Copy out everything from the line containing "scientific name: Polygonum paronychia" down to the end of the records, keeping each line word for word.

▬▬▬▬▬▬

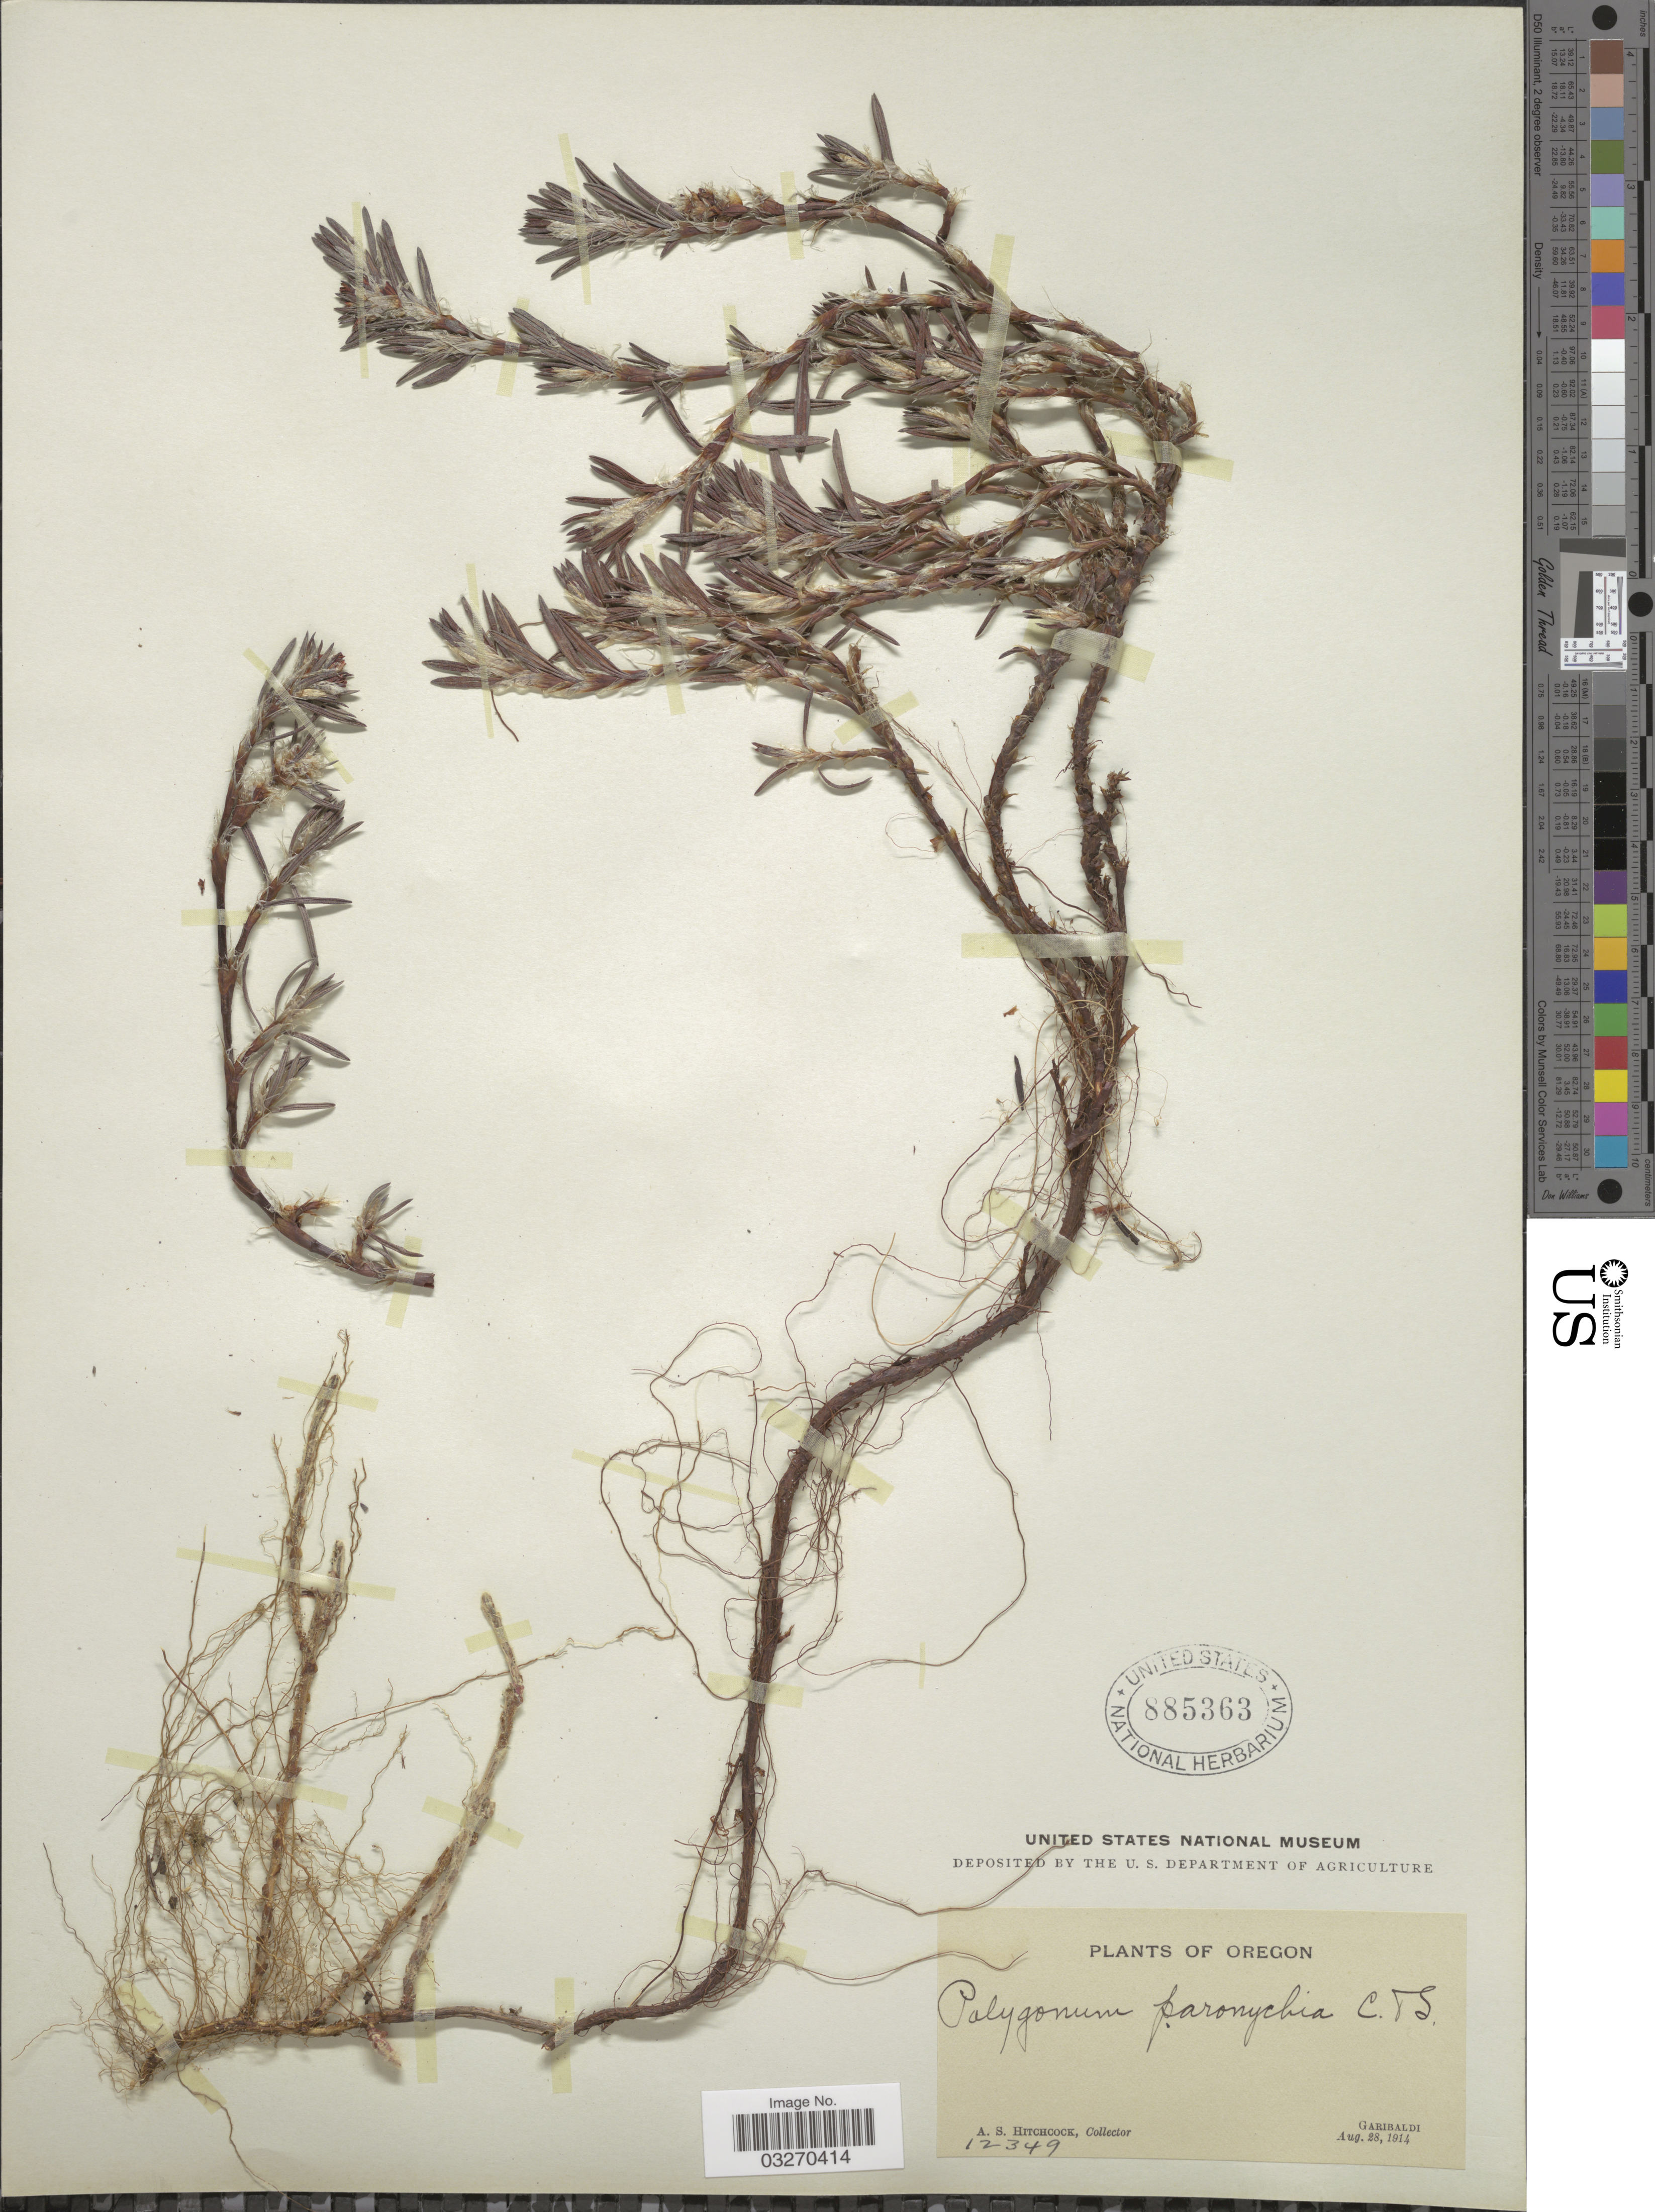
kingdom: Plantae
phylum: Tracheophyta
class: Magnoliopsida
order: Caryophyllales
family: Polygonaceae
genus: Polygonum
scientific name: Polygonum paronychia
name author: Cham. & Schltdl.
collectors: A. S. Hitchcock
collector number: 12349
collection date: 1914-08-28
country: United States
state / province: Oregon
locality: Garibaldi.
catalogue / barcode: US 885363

▬▬▬▬▬▬

* _CORRECT RESULT_:
scientific name: Polygonum paronychia
name author: Cham. & Schltdl.
collectors: A. S. Hitchcock
collector number: 12349
collection date: 1914-08-28
country: United States
state / province: Oregon
locality: Garibaldi.
catalogue / barcode: US 885363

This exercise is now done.